Data records:

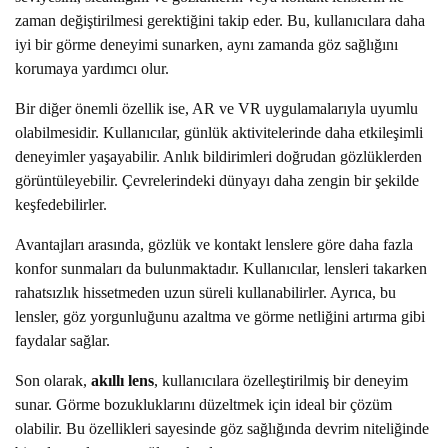
zaman değiştirilmesi gerektiğini takip eder. Bu, kullanıcılara daha
iyi bir görme deneyimi sunarken, aynı zamanda göz sağlığını
korumaya yardımcı olur.
Bir diğer önemli özellik ise, AR ve VR uygulamalarıyla uyumlu
olabilmesidir. Kullanıcılar, günlük aktivitelerinde daha etkileşimli
deneyimler yaşayabilir. Anlık bildirimleri doğrudan gözlüklerden
görüntüleyebilir. Çevrelerindeki dünyayı daha zengin bir şekilde
keşfedebilirler.
Avantajları arasında, gözlük ve kontakt lenslere göre daha fazla
konfor sunmaları da bulunmaktadır. Kullanıcılar, lensleri takarken
rahatsızlık hissetmeden uzun süreli kullanabilirler. Ayrıca, bu
lensler, göz yorgunluğunu azaltma ve görme netliğini artırma gibi
faydalar sağlar.
Son olarak,
akıllı lens
, kullanıcılara özelleştirilmiş bir deneyim
sunar. Görme bozukluklarını düzeltmek için ideal bir çözüm
olabilir. Bu özellikleri sayesinde göz sağlığında devrim niteliğinde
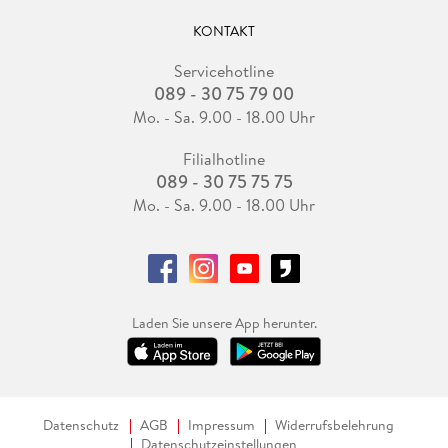
KONTAKT
Servicehotline
089 - 30 75 79 00
Mo. - Sa. 9.00 - 18.00 Uhr
Filialhotline
089 - 30 75 75 75
Mo. - Sa. 9.00 - 18.00 Uhr
Laden Sie unsere App herunter.
Datenschutz
AGB
Impressum
Widerrufsbelehrung
Datenschutzeinstellungen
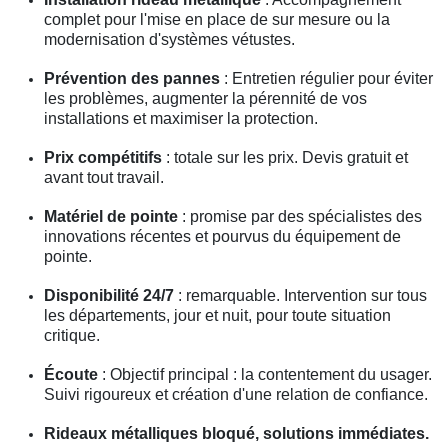
complet pour l'mise en place de sur mesure ou la
modernisation d'systèmes vétustes.
Prévention des pannes
: Entretien régulier pour éviter
les problèmes, augmenter la pérennité de vos
installations et maximiser la protection.
Prix compétitifs
: totale sur les prix. Devis gratuit et
avant tout travail.
Matériel de pointe
: promise par des spécialistes des
innovations récentes et pourvus du équipement de
pointe.
Disponibilité 24/7
: remarquable. Intervention sur tous
les départements, jour et nuit, pour toute situation
critique.
Écoute
: Objectif principal : la contentement du usager.
Suivi rigoureux et création d'une relation de confiance.
Rideaux métalliques bloqué, solutions immédiates.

Task directions — Tally the lines in the data records above that contain the word "daha", and give only the number.

Finished exercise — 4